# almost 60 degrees



## landen (Dec 26, 2010)

i was wondering if this big temp change is good for getting out for yotes fri ganna be 60 again..then back to 30s or 40s.looking for input....


----------



## Predatorhunter (Dec 9, 2010)

I don't know how it all works there but here normally when we have big temp changes we have huge wind that goes with it and even bigger gust. I myself haven't had much luck on really windy days but I'm not saying you can't I'm sure someone on here has. I'm just saying that I haven't had much luck when the wind is blowing hard.


----------



## HowlinRed (Feb 3, 2011)

60 degrees in VA right now and gona be 75 tomorrow. Guess they still have to eat. Agree about the wind tho. What does the pray do. Lay up, move more? Just a thought.


----------



## landen (Dec 26, 2010)

wind is almost calm maybe 4 or 5 mph .......


----------



## youngdon (Mar 10, 2010)

I would think the prey would be out feeding before a storm comes in, and if the snow has melted the forage is exposed.


----------



## ReidRH (Feb 1, 2010)

Gonna Be 70's here today just like the Last 5 or 6 days!
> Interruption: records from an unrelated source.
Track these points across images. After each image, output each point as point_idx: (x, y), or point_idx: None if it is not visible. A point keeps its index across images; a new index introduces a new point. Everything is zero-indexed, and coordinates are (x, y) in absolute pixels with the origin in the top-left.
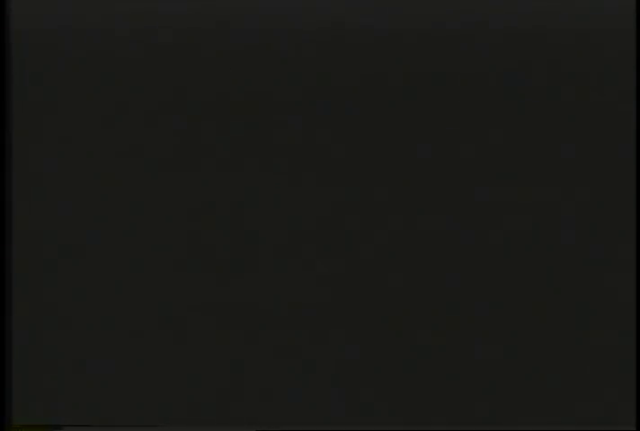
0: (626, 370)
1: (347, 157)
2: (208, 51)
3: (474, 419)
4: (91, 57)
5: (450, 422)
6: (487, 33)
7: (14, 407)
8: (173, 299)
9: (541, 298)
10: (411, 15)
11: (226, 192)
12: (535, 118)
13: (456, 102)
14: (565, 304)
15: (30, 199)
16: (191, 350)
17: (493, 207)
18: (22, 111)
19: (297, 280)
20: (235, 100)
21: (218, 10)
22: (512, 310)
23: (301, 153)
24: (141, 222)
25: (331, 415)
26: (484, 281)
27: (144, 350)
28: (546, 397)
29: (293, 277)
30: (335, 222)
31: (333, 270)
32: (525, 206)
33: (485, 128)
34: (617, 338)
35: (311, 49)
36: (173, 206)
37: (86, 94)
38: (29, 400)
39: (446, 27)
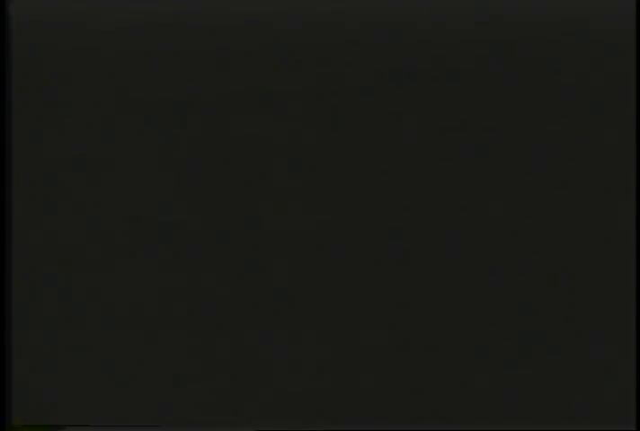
0: (626, 370)
1: (346, 157)
2: (210, 50)
3: (474, 419)
4: (91, 54)
5: (451, 422)
6: (486, 32)
7: (14, 407)
8: (173, 299)
9: (541, 298)
10: (411, 11)
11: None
12: (534, 118)
13: (454, 102)
14: (566, 305)
15: (29, 199)
16: (190, 350)
17: (492, 206)
18: (22, 111)
19: (296, 280)
20: (236, 100)
21: (219, 9)
22: (512, 310)
23: (300, 152)
24: (140, 221)
25: (331, 415)
26: (484, 280)
27: (144, 350)
28: (546, 397)
29: (292, 277)
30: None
31: (332, 270)
32: (524, 205)
33: (484, 127)
34: (618, 338)
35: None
36: (172, 207)
37: (86, 93)
38: (29, 400)
39: (445, 24)
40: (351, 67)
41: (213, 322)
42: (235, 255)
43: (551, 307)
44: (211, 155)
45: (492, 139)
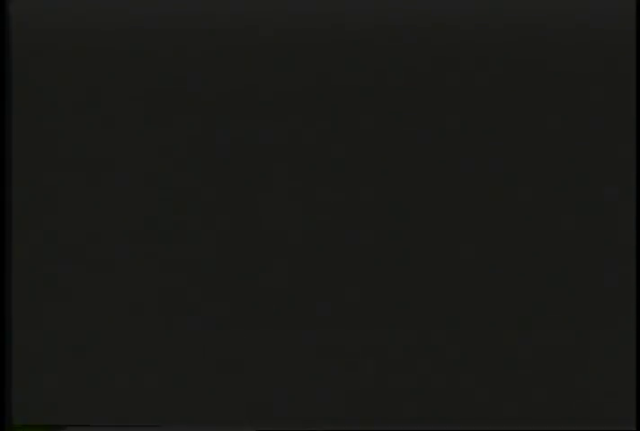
0: (626, 370)
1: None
2: (210, 51)
3: (474, 419)
4: (90, 54)
5: (451, 422)
6: (486, 32)
7: (14, 407)
8: (173, 300)
9: (542, 298)
10: (412, 13)
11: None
12: (534, 119)
13: (454, 103)
14: (566, 304)
15: (29, 199)
16: (191, 350)
17: (491, 207)
18: (22, 111)
19: (296, 280)
20: (237, 102)
21: (220, 9)
22: (513, 310)
23: (300, 152)
24: (140, 221)
25: (331, 415)
26: (485, 280)
27: (144, 350)
28: (546, 397)
29: (292, 277)
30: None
31: (332, 270)
32: (524, 206)
33: (484, 128)
34: (618, 337)
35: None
36: (172, 206)
37: (86, 93)
38: (29, 400)
39: (445, 25)
40: (351, 68)
41: (213, 322)
42: (234, 255)
43: (551, 307)
44: (211, 155)
45: (492, 140)
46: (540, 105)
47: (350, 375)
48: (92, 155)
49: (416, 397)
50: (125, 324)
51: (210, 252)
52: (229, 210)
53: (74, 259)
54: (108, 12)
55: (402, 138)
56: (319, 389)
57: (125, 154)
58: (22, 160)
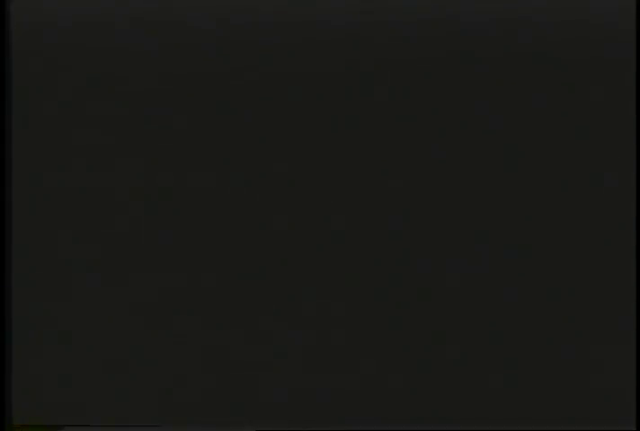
0: (626, 370)
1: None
2: (210, 48)
3: (474, 419)
4: (91, 54)
5: (451, 422)
6: (485, 31)
7: (14, 407)
8: (173, 299)
9: (541, 298)
10: (409, 9)
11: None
12: (533, 118)
13: (454, 102)
14: (565, 304)
15: (29, 200)
16: (191, 350)
17: (491, 207)
18: (22, 110)
19: (295, 281)
20: (235, 102)
21: (219, 8)
22: (512, 309)
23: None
24: (140, 221)
25: (331, 415)
26: (484, 280)
27: (144, 350)
28: (546, 397)
29: (292, 278)
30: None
31: (332, 270)
32: (524, 206)
33: (484, 128)
34: (618, 338)
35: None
36: (171, 206)
37: (86, 92)
38: (29, 400)
39: (443, 21)
40: (350, 67)
41: (213, 323)
42: (234, 255)
43: (551, 307)
44: (211, 155)
45: (491, 140)
46: (538, 104)
47: (350, 375)
48: (92, 155)
49: (416, 397)
50: (125, 324)
51: (211, 252)
52: (229, 209)
53: (73, 258)
54: (109, 11)
55: (401, 138)
56: (319, 389)
57: (126, 154)
58: (23, 160)
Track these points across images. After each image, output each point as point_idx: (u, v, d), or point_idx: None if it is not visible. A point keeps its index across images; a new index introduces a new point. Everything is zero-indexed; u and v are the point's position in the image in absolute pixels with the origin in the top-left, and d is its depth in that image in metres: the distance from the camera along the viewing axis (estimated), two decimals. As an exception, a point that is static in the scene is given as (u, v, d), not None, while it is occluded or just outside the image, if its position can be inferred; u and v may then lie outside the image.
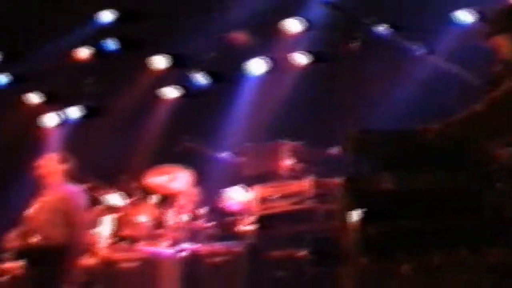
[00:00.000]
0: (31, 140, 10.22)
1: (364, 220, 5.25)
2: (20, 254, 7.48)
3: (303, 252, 7.28)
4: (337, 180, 7.06)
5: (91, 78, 10.37)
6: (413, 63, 8.16)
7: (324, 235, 7.20)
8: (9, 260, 7.75)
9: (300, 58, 9.63)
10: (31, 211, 7.50)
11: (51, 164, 7.54)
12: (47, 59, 10.21)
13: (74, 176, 7.64)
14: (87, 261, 8.47)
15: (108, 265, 8.25)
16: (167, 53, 9.96)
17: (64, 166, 7.50)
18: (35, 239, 7.33)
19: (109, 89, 10.26)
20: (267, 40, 9.78)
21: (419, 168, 5.23)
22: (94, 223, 8.73)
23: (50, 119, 10.83)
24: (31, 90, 10.75)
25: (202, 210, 8.68)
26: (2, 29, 10.23)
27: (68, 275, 7.48)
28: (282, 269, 7.41)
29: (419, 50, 7.07)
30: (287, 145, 8.35)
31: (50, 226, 7.27)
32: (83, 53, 10.34)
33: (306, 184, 7.75)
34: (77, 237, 7.45)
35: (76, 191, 7.50)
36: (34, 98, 10.70)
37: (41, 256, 7.27)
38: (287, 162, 8.29)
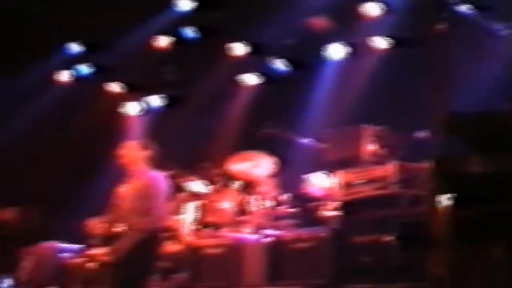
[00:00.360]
0: (114, 129, 10.35)
1: (454, 204, 5.19)
2: (106, 241, 7.56)
3: (388, 237, 7.20)
4: (423, 164, 7.02)
5: (171, 66, 10.45)
6: (497, 42, 8.00)
7: (409, 220, 7.12)
8: (95, 246, 7.85)
9: (380, 42, 9.53)
10: (116, 198, 7.57)
11: (132, 152, 7.55)
12: (127, 49, 10.33)
13: (156, 163, 7.68)
14: (172, 247, 8.62)
15: (193, 251, 8.34)
16: (246, 40, 9.97)
17: (145, 153, 7.51)
18: (120, 226, 7.39)
19: (189, 77, 10.35)
20: (347, 24, 9.69)
21: (509, 150, 5.15)
22: (178, 210, 8.91)
23: (132, 108, 10.99)
24: (112, 80, 10.92)
25: (285, 196, 8.68)
26: (83, 21, 10.40)
27: (153, 261, 7.54)
28: (367, 254, 7.33)
29: (503, 29, 6.94)
30: (370, 129, 8.27)
31: (135, 213, 7.31)
32: (163, 41, 10.44)
33: (390, 169, 7.65)
34: (160, 223, 7.48)
35: (159, 177, 7.52)
36: (115, 87, 10.84)
37: (128, 242, 7.32)
38: (370, 147, 8.21)
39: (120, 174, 7.67)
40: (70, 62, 11.12)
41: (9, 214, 10.90)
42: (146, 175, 7.36)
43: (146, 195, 7.20)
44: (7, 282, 9.81)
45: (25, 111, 11.00)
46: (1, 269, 9.98)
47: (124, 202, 7.31)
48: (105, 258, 7.37)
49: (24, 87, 10.88)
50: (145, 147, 7.49)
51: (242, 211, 8.71)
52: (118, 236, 7.15)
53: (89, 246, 7.87)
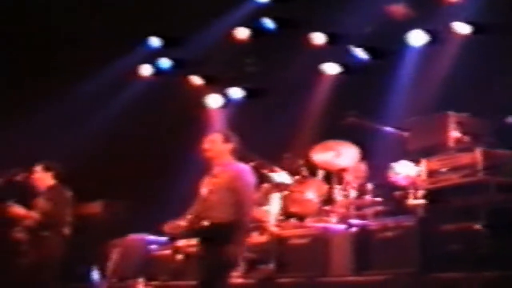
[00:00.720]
0: (197, 122, 10.47)
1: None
2: (193, 233, 7.62)
3: (476, 225, 7.10)
4: (510, 151, 6.92)
5: (251, 58, 10.50)
6: None
7: (498, 207, 7.02)
8: (183, 238, 7.95)
9: (462, 28, 9.39)
10: (202, 191, 7.63)
11: (216, 145, 7.60)
12: (207, 41, 10.44)
13: (239, 155, 7.72)
14: (258, 238, 8.68)
15: (279, 242, 8.32)
16: (324, 30, 9.96)
17: (228, 146, 7.55)
18: (207, 218, 7.46)
19: (270, 68, 10.39)
20: (427, 10, 9.58)
21: None
22: (262, 201, 8.95)
23: (214, 101, 11.10)
24: (193, 73, 11.05)
25: (370, 185, 8.65)
26: (160, 16, 10.55)
27: (239, 252, 7.59)
28: (455, 242, 7.24)
29: None
30: (454, 116, 8.16)
31: (222, 205, 7.35)
32: (242, 33, 10.50)
33: (476, 155, 7.54)
34: (247, 215, 7.52)
35: (245, 169, 7.54)
36: (196, 80, 10.93)
37: (213, 234, 7.38)
38: (455, 134, 8.11)
39: (205, 167, 7.73)
40: (151, 56, 11.32)
41: (96, 208, 11.18)
42: (232, 167, 7.37)
43: (233, 188, 7.22)
44: (96, 274, 10.06)
45: (109, 106, 11.24)
46: (90, 261, 10.23)
47: (210, 194, 7.35)
48: (191, 250, 7.47)
49: (107, 82, 11.12)
50: (228, 140, 7.52)
51: (327, 201, 8.72)
52: (204, 229, 7.21)
53: (176, 238, 7.96)
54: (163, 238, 8.92)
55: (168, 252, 8.65)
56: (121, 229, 10.20)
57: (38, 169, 8.84)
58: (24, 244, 8.72)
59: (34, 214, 8.65)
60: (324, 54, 10.19)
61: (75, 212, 11.04)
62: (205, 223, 7.14)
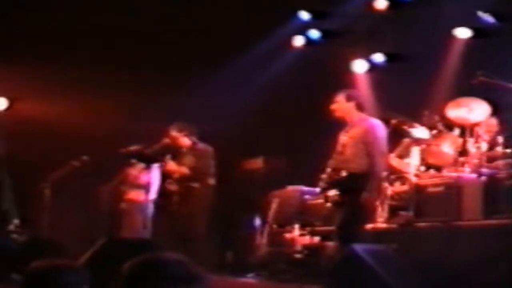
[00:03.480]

Likin this Weather just not good on the PH though.


----------



## HowlinRed (Feb 3, 2011)

Was 56 degrees this a.m. at 0500, never seen so many rabbits crossing the roads.


----------



## youngdon (Mar 10, 2010)

Talk to Mattuk he'll set you straight on rabbits.


----------



## HowlinRed (Feb 3, 2011)

Mattuk, whats the deal with rabbits?


----------



## youngdon (Mar 10, 2010)

Check his thread in "Varmints and small game"


----------



## On a call (Mar 3, 2010)

Ahhh back to winter.... 2-4 tonight.


----------



## HowlinRed (Feb 3, 2011)

Ill check YD. Thanks


----------